Na avaliação de Viana, o Congresso Nacional também tem dado sinais contraditórios em relação ao compromisso com a austeridade fiscal, o que também dificulta o trabalho de Haddad no cumprimento da meta. “Uma questão fundamental será, sem dúvida, destacada na segunda edição da desoneração tributária sobre a folha de pagamento. O governo, com razão, tem dito que os Três Poderes têm que fazer parte do ajuste das contas públicas. Esta é uma mensagem especial para o Congresso, cujo orçamento cresceu muito nos últimos anos. Ele respondeu muito à sua força”, destacou.
O economista citou a PEC Quinquênio, que pode gerar impacto de R$ 5,2 bilhões a R$ 42 bilhões nas despesas com remuneração dos servidores públicos, e as negociações em torno da renegociação da dívida estadual. No caso da desoneração tributária, o Supremo Tribunal Federal (STF) prorrogou até setembro a decisão que manteve o benefício fiscal. “Quanto mais perto esta questão estiver do final do ano, mais difícil será cobrir o défice de redução fiscal. E se o Congresso não der uma solução, o governo terá que fazer ajustes maiores nas contas.”
Viana lembrou que a regra fiscal tem “duas pernas”, limite de gastos e resultado primário. “As despesas com os beneficiários do BPC (Benefício de Prestação Continuada) vêm crescendo em ritmo muito acelerado. O governo precisa fazer esse contingenciamento para outros por causa do resultado primário, que ainda está longe da meta de déficit zero, com tolerância de 0,25 ponto percentual do PIB”, ponderou.
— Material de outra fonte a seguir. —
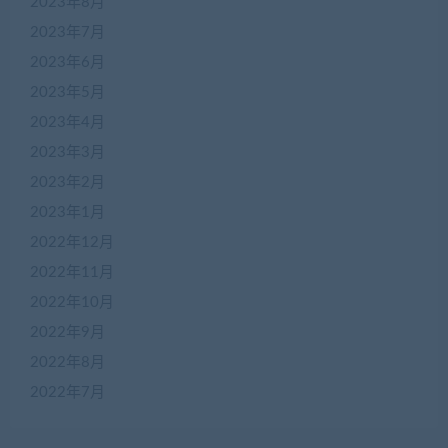
2023年8月
2023年7月
2023年6月
2023年5月
2023年4月
2023年3月
2023年2月
2023年1月
2022年12月
2022年11月
2022年10月
2022年9月
2022年8月
2022年7月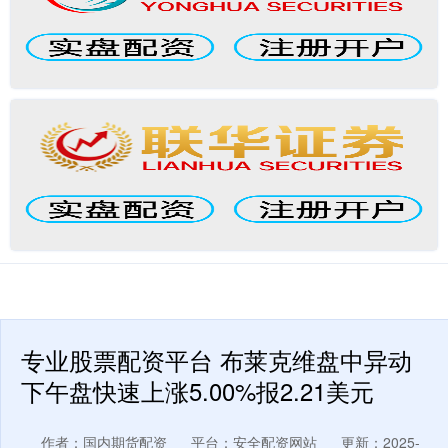
专业股票配资平台 布莱克维盘中异动
下午盘快速上涨5.00%报2.21美元
作者：国内期货配资
平台：安全配资网站
更新：2025-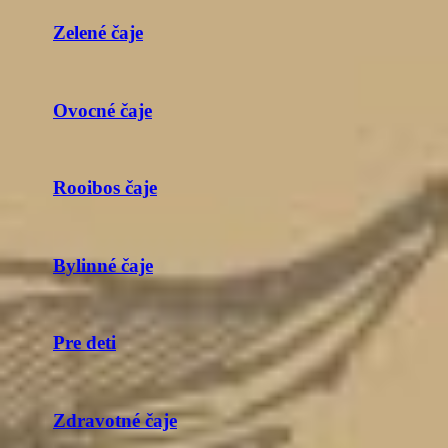
Zelené čaje
Ovocné čaje
Rooibos čaje
Bylinné čaje
Pre deti
Zdravotné čaje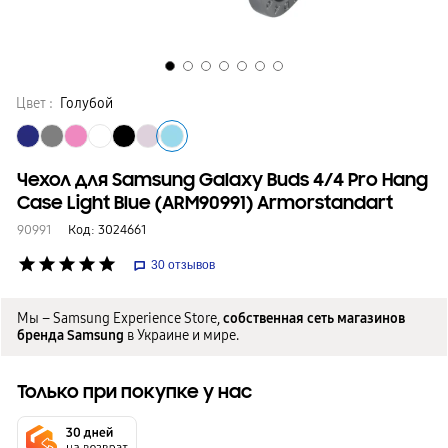
Цвет :
Голубой
Чехол для Samsung Galaxy Buds 4/4 Pro Hang
Case Light Blue (ARM90991) Armorstandart
90991
Код:
3024661
star
star
star
star
star
30
отзывов
Мы – Samsung Experience Store,
собственная сеть магазинов
бренда Samsung
в Украине и мире.
Только при покупке у нас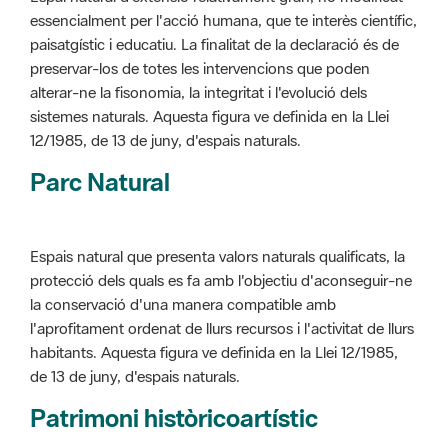
alterar-ne la fisonomia, la integritat i l'evolució dels
sistemes naturals. Aquesta figura ve definida en la Llei
12/1985, de 13 de juny, d'espais naturals.
Parc Natural
Espais natural que presenta valors naturals qualificats, la
protecció dels quals es fa amb l'objectiu d'aconseguir-ne
la conservació d'una manera compatible amb
l'aprofitament ordenat de llurs recursos i l'activitat de llurs
habitants. Aquesta figura ve definida en la Llei 12/1985,
de 13 de juny, d'espais naturals.
Patrimoni històricoartístic
Concepte utilitzat per classificar les edificacions del
patrimoni construït dins de l'àmbit dels espais naturals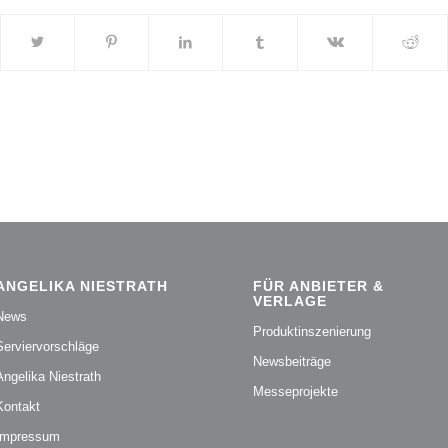
ANGELIKA NIESTRATH
FÜR ANBIETER &
VERLAGE
News
Produktinszenierung
Serviervorschläge
Newsbeiträge
Angelika Niestrath
Messeprojekte
Kontakt
Impressum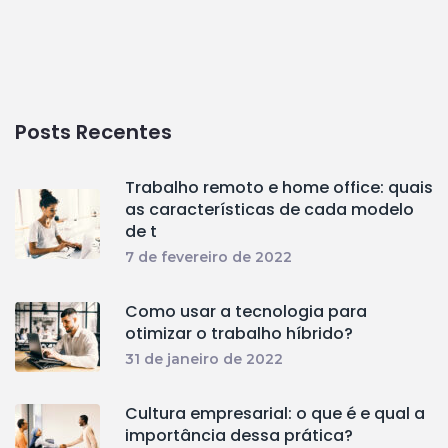
Posts Recentes
Trabalho remoto e home office: quais
as características de cada modelo
de t
7 de fevereiro de 2022
Como usar a tecnologia para
otimizar o trabalho híbrido?
31 de janeiro de 2022
Cultura empresarial: o que é e qual a
importância dessa prática?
Na visão do professor de economia do campus Ribeirão Preto da Universidade de São Paulo (USP), Leandro Nakabashi, a abordagem de apenas regularizar os benefícios sociais, citada pela ministra do Planejamento, Simone Tebet, não é suficiente para a questão fiscal e mostra a falta de opções que o governo tem para controlar o aumento das despesas.
“É preciso desvincular algumas despesas para dar autonomia ao governo federal para priorizar determinadas despesas e reduzir outras. Não adianta melhorar agora, em 2024 e 2025, e em 2026 já entramos numa situação em que o défice público não vai no sentido do controlo da dívida pública, ou até piora”, afirmou.